■ Exercise brief
Rewrite the records from their start through the line containing "v(25.4, 25.4) *", substituting "skSegment" for "skLineSegment" and keeping everything else the same. Leave the pictures out of your answer.

■ Material for this exercise

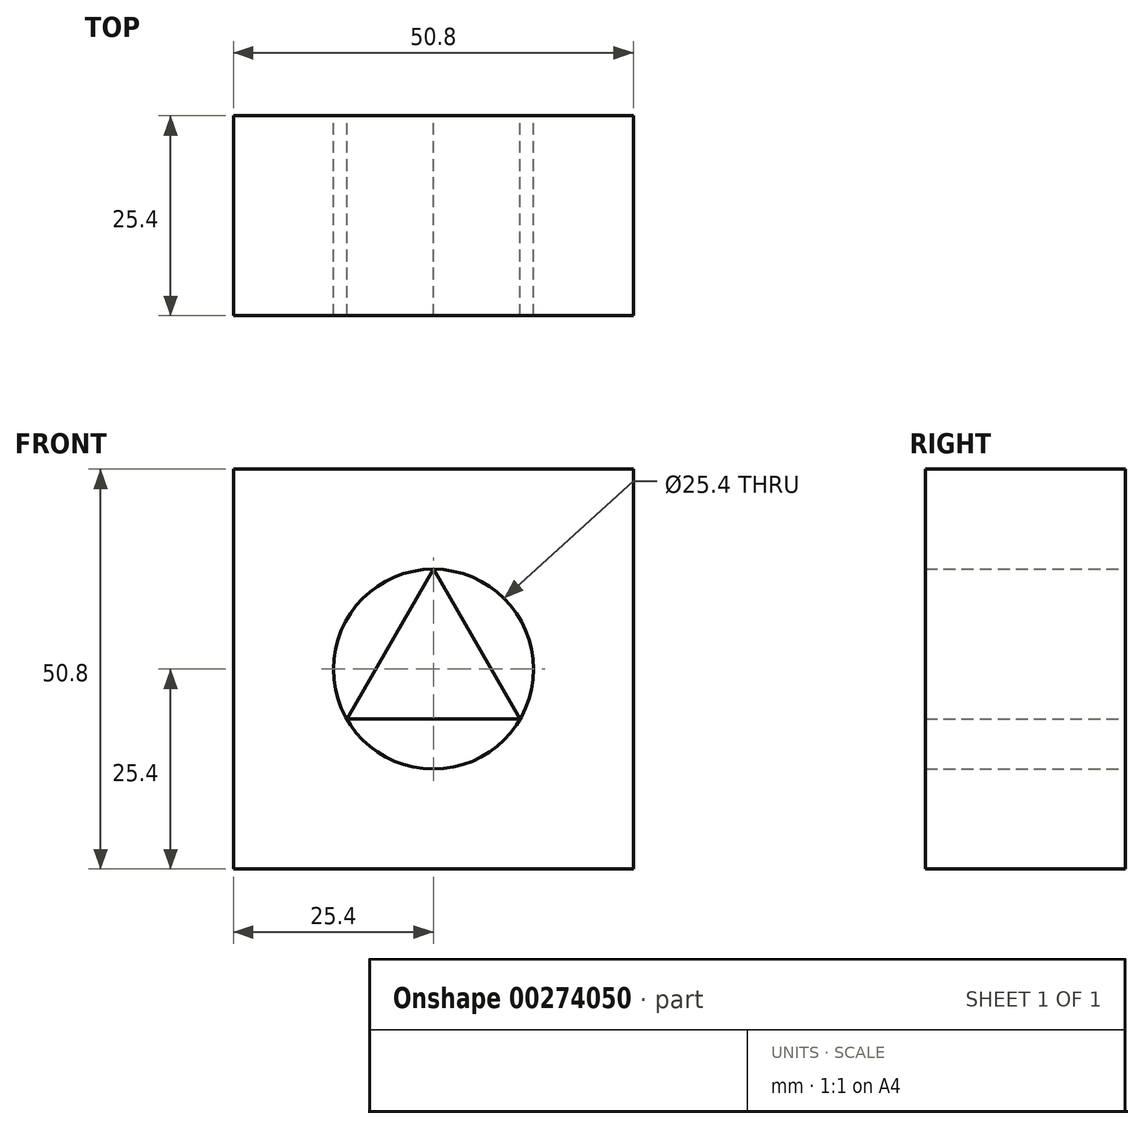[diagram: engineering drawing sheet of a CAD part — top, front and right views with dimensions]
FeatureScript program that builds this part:
annotation { "Feature Type Name" : "Feature", "Feature Type Description" : "" }
export const myFeature = defineFeature(function(context is Context, id is Id, definition is map)
    precondition{}
    {
        {
            var Q0;
            Q0=qCreatedBy(makeId("Front.planeOp"),FACE);
            var sketch = newSketch(context, id + "F0", { "sketchPlane" : qUnion([Q0])});
            skLineSegment(sketch, "E0.bottom", {"start": v(0, 0) * mm, "end": v(50.8, 0) * mm});
            skLineSegment(sketch, "E0.top", {"start": v(0, 50.8) * mm, "end": v(50.8, 50.8) * mm});
            skLineSegment(sketch, "E0.left", {"start": v(0, 0) * mm, "end": v(0, 50.8) * mm});
            skLineSegment(sketch, "E0.right", {"start": v(50.8, 0) * mm, "end": v(50.8, 50.8) * mm});
            skPoint(sketch, "E1.centerSnap0", {"position": v(25.4, 50.8) * mm});
            skPoint(sketch, "E1.centerSnap1", {"position": v(50.8, 25.4) * mm});
            skLineSegment(sketch, "E2.0", {"start": v(25.4, 38.1) * mm, "end": v(36.4, 19.05) * mm});
            skLineSegment(sketch, "E2.1", {"start": v(36.4, 19.05) * mm, "end": v(14.4, 19.05) * mm});
            skLineSegment(sketch, "E2.2", {"start": v(14.4, 19.05) * mm, "end": v(25.4, 38.1) * mm});
            skCircle(sketch, "E3", {"center": v(25.4, 25.4) * mm, "radius": 12.7 * mm});
            skSolve(sketch);
        }
        {
            var Q0;
            Q0=makeQuery(id+"F0.imprint","IMPRINT",FACE,{"disambiguationData":[TD([[makeQuery(id+"F0.imprint","IMPRINT",EDGE,{"derivedFrom":sQuery(id+"F0.wireOp",EDGE,"E0.bottom")}),1.0]])]});
            var Q1;
            Q1=makeQuery(id+"F0.imprint","IMPRINT",FACE,{"disambiguationData":[TD([[makeQuery(id+"F0.imprint","IMPRINT",EDGE,{"derivedFrom":sQuery(id+"F0.wireOp",EDGE,"E2.0")}),-1.0]])]});
            extrude(context, id + "F1", {"entities" : qUnion([Q0, Q1]), "depth" : 25.4 * mm});
        }
    });
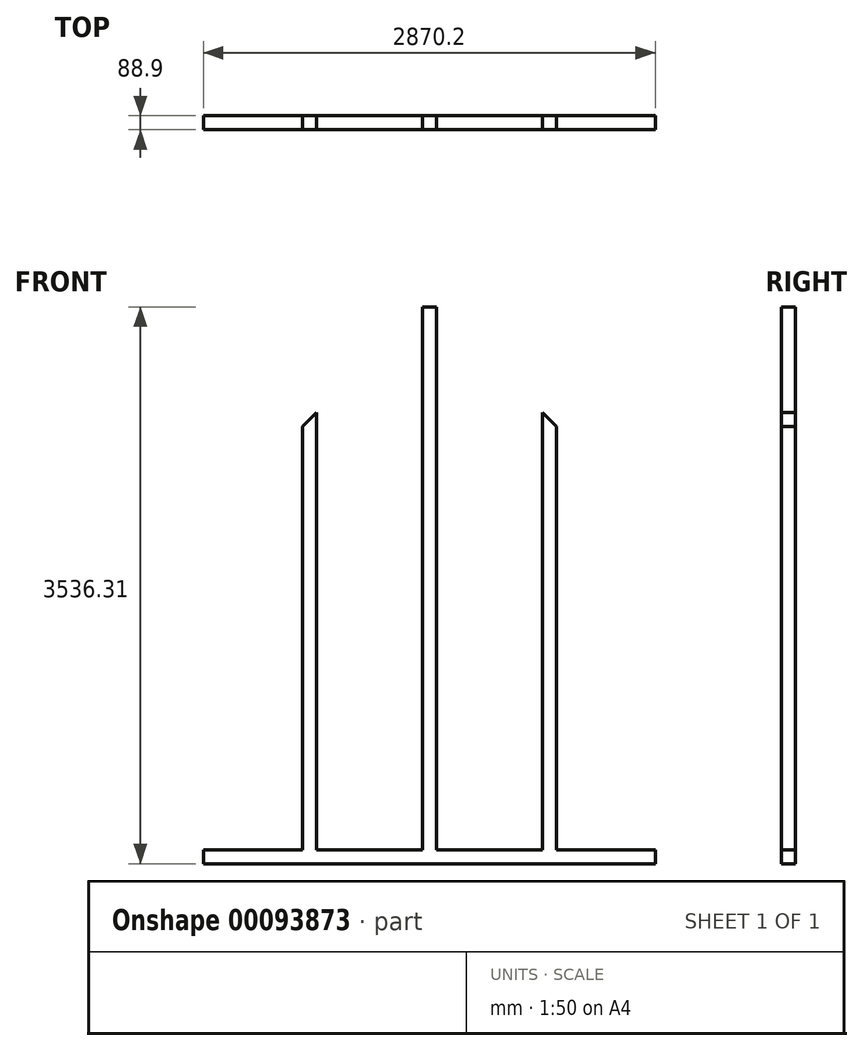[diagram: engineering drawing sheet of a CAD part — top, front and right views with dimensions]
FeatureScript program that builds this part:
annotation { "Feature Type Name" : "Feature", "Feature Type Description" : "" }
export const myFeature = defineFeature(function(context is Context, id is Id, definition is map)
    precondition{}
    {
        {
            var Q0;
            Q0=qCreatedBy(makeId("Front.planeOp"),FACE);
            var sketch = newSketch(context, id + "F0", { "sketchPlane" : qUnion([Q0])});
            skLineSegment(sketch, "E0.bottom", {"start": v(-1524, 0) * mm, "end": v(-1435.1, 0) * mm, "construction": true});
            skLineSegment(sketch, "E0.top", {"start": v(-1524, 2120.9) * mm, "end": v(-1435.1, 2120.9) * mm, "construction": true});
            skLineSegment(sketch, "E0.left", {"start": v(-1524, 0) * mm, "end": v(-1524, 2120.9) * mm, "construction": true});
            skLineSegment(sketch, "E0.right", {"start": v(1524, 0) * mm, "end": v(1524, 2120.9) * mm, "construction": true});
            skLineSegment(sketch, "E1", {"start": v(-1524, 2120.9) * mm, "end": v(0, 3644.9) * mm, "construction": true});
            skLineSegment(sketch, "E2", {"start": v(-1435.1, 2120.9) * mm, "end": v(-1435.1, 88.9) * mm, "construction": true});
            skLineSegment(sketch, "E3", {"start": v(-1435.1, 88.9) * mm, "end": v(-806.45, 88.9) * mm});
            skLineSegment(sketch, "E4", {"start": v(1435.1, 2120.9) * mm, "end": v(1435.1, 88.9) * mm, "construction": true});
            skLineSegment(sketch, "E5.trimOffspring", {"start": v(1435.1, 2120.9) * mm, "end": v(1524, 2120.9) * mm, "construction": true});
            skLineSegment(sketch, "E6", {"start": v(-1435.1, 88.9) * mm, "end": v(-1435.1, 0) * mm});
            skLineSegment(sketch, "E7", {"start": v(1435.1, 88.9) * mm, "end": v(1435.1, 0) * mm});
            skLineSegment(sketch, "E8", {"start": v(-1435.1, 0) * mm, "end": v(1435.1, 0) * mm});
            skLineSegment(sketch, "E9", {"start": v(1435.1, 0) * mm, "end": v(1524, 0) * mm, "construction": true});
            skLineSegment(sketch, "E10", {"start": v(0, 3644.9) * mm, "end": v(0, 0) * mm, "construction": true});
            skLineSegment(sketch, "E11", {"start": v(-762, 2882.9) * mm, "end": v(-762, 0) * mm, "construction": true});
            skLineSegment(sketch, "E12", {"start": v(762, 2870.84) * mm, "end": v(762, 0) * mm, "construction": true});
            skLineSegment(sketch, "E13", {"start": v(-806.45, 88.9) * mm, "end": v(-717.55, 88.9) * mm, "construction": true});
            skLineSegment(sketch, "E14", {"start": v(-717.55, 88.9) * mm, "end": v(-44.45, 88.9) * mm});
            skLineSegment(sketch, "E15", {"start": v(-44.45, 88.9) * mm, "end": v(44.45, 88.9) * mm, "construction": true});
            skLineSegment(sketch, "E16", {"start": v(44.45, 88.9) * mm, "end": v(717.55, 88.9) * mm});
            skLineSegment(sketch, "E17", {"start": v(717.55, 88.9) * mm, "end": v(806.45, 88.9) * mm, "construction": true});
            skLineSegment(sketch, "E18", {"start": v(806.45, 88.9) * mm, "end": v(1435.1, 88.9) * mm});
            skLineSegment(sketch, "E19", {"start": v(0, 3644.9) * mm, "end": v(1524, 2120.9) * mm, "construction": true});
            skLineSegment(sketch, "E20", {"start": v(-1467.17, 2114.87) * mm, "end": v(-705.17, 2876.87) * mm, "construction": true});
            skLineSegment(sketch, "E21", {"start": v(0, 3582.04) * mm, "end": v(1473.2, 2108.84) * mm, "construction": true});
            skLineSegment(sketch, "E22", {"start": v(-806.45, 2775.59) * mm, "end": v(-806.45, 88.9) * mm});
            skLineSegment(sketch, "E23", {"start": v(-705.17, 2876.87) * mm, "end": v(0, 3582.04) * mm, "construction": true});
            skLineSegment(sketch, "E24", {"start": v(-44.45, 3663.31) * mm, "end": v(-44.45, 3536.31) * mm, "construction": true});
            skLineSegment(sketch, "E25", {"start": v(44.45, 3663.31) * mm, "end": v(44.45, 3536.31) * mm, "construction": true});
            skLineSegment(sketch, "E26", {"start": v(717.55, 2864.49) * mm, "end": v(717.55, 88.9) * mm});
            skLineSegment(sketch, "E27", {"start": v(806.45, 2775.59) * mm, "end": v(806.45, 88.9) * mm});
            skLineSegment(sketch, "E28", {"start": v(-717.55, 2864.49) * mm, "end": v(-717.55, 88.9) * mm});
            skLineSegment(sketch, "E29", {"start": v(-806.45, 2775.59) * mm, "end": v(-705.17, 2876.87) * mm});
            skLineSegment(sketch, "E30", {"start": v(717.55, 2864.49) * mm, "end": v(806.45, 2775.59) * mm});
            skLineSegment(sketch, "E31", {"start": v(0, 3707.76) * mm, "end": v(-835.97, 2871.8) * mm, "construction": true});
            skLineSegment(sketch, "E32", {"start": v(-44.45, 3663.31) * mm, "end": v(44.45, 3663.31) * mm, "construction": true});
            skPoint(sketch, "E33.orphan", {"position": v(-44.45, 3600.45) * mm});
            skLineSegment(sketch, "E34", {"start": v(-44.45, 3536.31) * mm, "end": v(44.45, 3536.31) * mm});
            skLineSegment(sketch, "E35", {"start": v(-44.45, 3536.31) * mm, "end": v(-44.45, 88.9) * mm});
            skLineSegment(sketch, "E36", {"start": v(44.45, 3536.31) * mm, "end": v(44.45, 88.9) * mm});
            skSolve(sketch);
        }
        {
            var Q0;
            Q0=qSketchRegion(id+"F0",true);
            extrude(context, id + "F1", {"entities" : qUnion([Q0]), "depth" : 88.9 * mm});
        }
    });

■ Correct output
[diagram: engineering drawing sheet of a CAD part — top, front and right views with dimensions]
FeatureScript program that builds this part:
annotation { "Feature Type Name" : "Feature", "Feature Type Description" : "" }
export const myFeature = defineFeature(function(context is Context, id is Id, definition is map)
    precondition{}
    {
        {
            var Q0;
            Q0=qCreatedBy(makeId("Front.planeOp"),FACE);
            var sketch = newSketch(context, id + "F0", { "sketchPlane" : qUnion([Q0])});
            skSegment(sketch, "E0.bottom", {"start": v(0, 0) * mm, "end": v(50.8, 0) * mm});
            skSegment(sketch, "E0.top", {"start": v(0, 50.8) * mm, "end": v(50.8, 50.8) * mm});
            skSegment(sketch, "E0.left", {"start": v(0, 0) * mm, "end": v(0, 50.8) * mm});
            skSegment(sketch, "E0.right", {"start": v(50.8, 0) * mm, "end": v(50.8, 50.8) * mm});
            skPoint(sketch, "E1.centerSnap0", {"position": v(25.4, 50.8) * mm});
            skPoint(sketch, "E1.centerSnap1", {"position": v(50.8, 25.4) * mm});
            skSegment(sketch, "E2.0", {"start": v(25.4, 38.1) * mm, "end": v(36.4, 19.05) * mm});
            skSegment(sketch, "E2.1", {"start": v(36.4, 19.05) * mm, "end": v(14.4, 19.05) * mm});
            skSegment(sketch, "E2.2", {"start": v(14.4, 19.05) * mm, "end": v(25.4, 38.1) * mm});
            skCircle(sketch, "E3", {"center": v(25.4, 25.4) * mm, "radius": 12.7 * mm});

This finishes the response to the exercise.